Where, pray tell, does the idea that competition is a bad thing come from???! It sometimes looks like these companies are more interested in "protecting" areas they MIGHT want to serve than the are actually providing a service. I'm in an area a bit west of Dover Foxcroft and we've been hearing the golden promise -- especially from Cornerstone -- and seeing little to nothing in terms of concrete progress. Due to some changes in access numbers my dial up speed is now down to 24 kps (old phone lines I'm told)... and I'm literally about a half mile off a major highway. No cable, no DSL... cell phone service sucks so that's not even close to an option.

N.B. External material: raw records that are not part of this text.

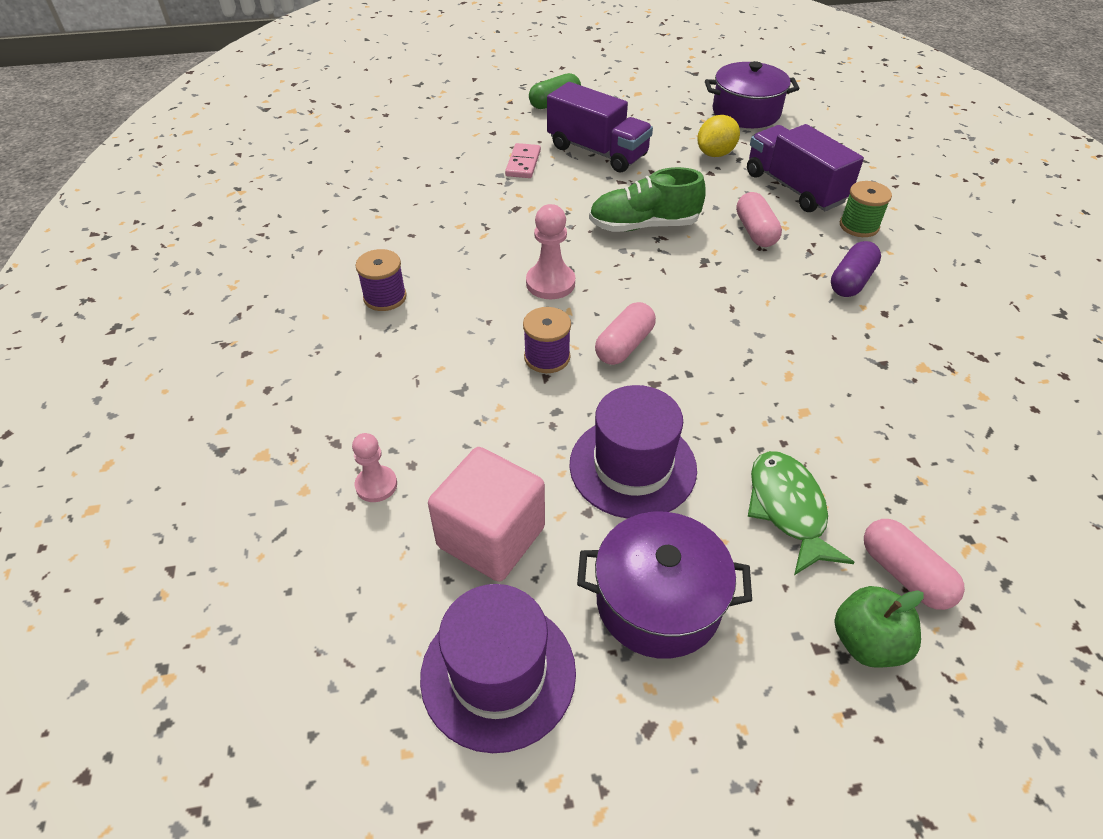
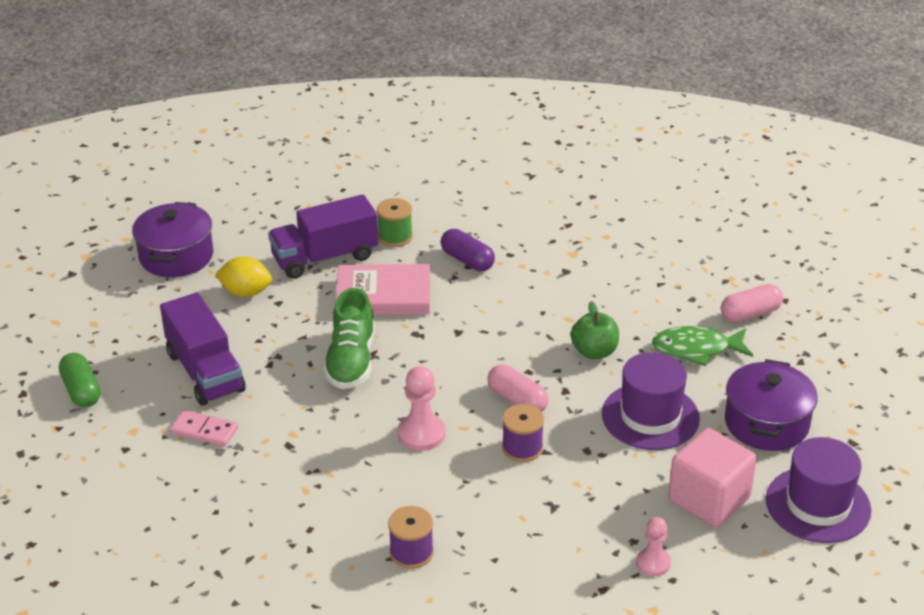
camera: 80 degrees left, 10 degrees down
(597, 151) = (205, 372): purple truck -> purple truck turned 105 degrees clockwise
(715, 154) = (246, 292): yellow lemon -> yellow lemon turned 45 degrees counterclockwise
(755, 231) = (383, 295): pink capsule -> pink book
(867, 643) = (797, 342): green apple -> green apple (594, 352)

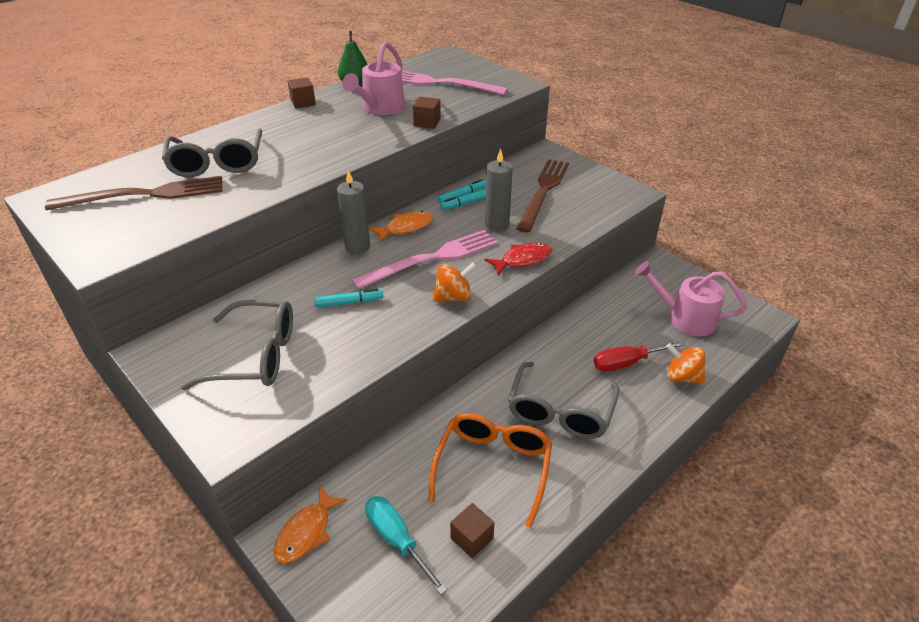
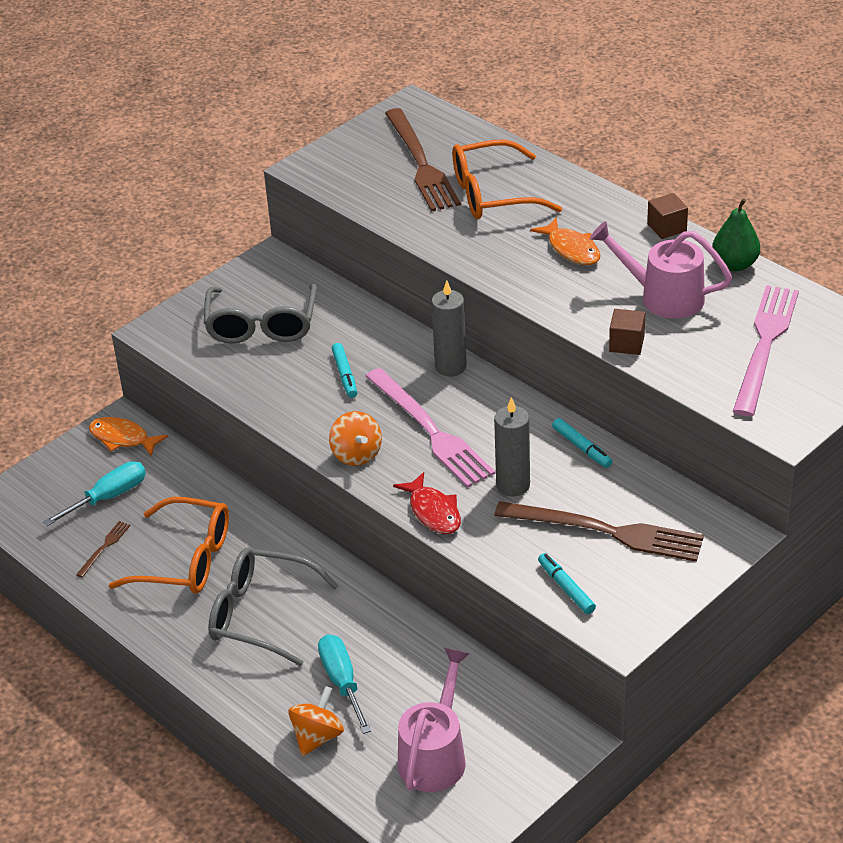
camera: 90 degrees right, 0 degrees up
(217, 163) = (492, 194): grey glasses -> orange glasses
(406, 227) = (496, 402): orange fish -> orange fish (571, 249)
(466, 203) = (563, 453): turquoise marker -> turquoise marker (566, 588)
(472, 538) = (104, 548): brown cube -> brown fork
(627, 363) = (342, 682): red screwdriver -> turquoise screwdriver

So while it seems like all these guys are fighting over protecting their future territories from competitors, I'm left sitting here with my hand raised yelling, "Hey, would anybody like a customer?" (Actually, there's a bunch of us.)

Oh, sure we can go with Satelitte I guess... although the local distributor for Hughes has figured out when you're the only game in town you can be pretty arrogant about customer service. (Another benefit of "no competition.") I'm tempted to back Premium Choice at this point simply because they are using private funds... not waiting around for government handouts that come with strings attached. I understand the need to make money, but these companies accepting "grants" seem to be more interested in using the money to go into markets that already have broadband choices. The people who are supposed to benefit from the grants get ignored.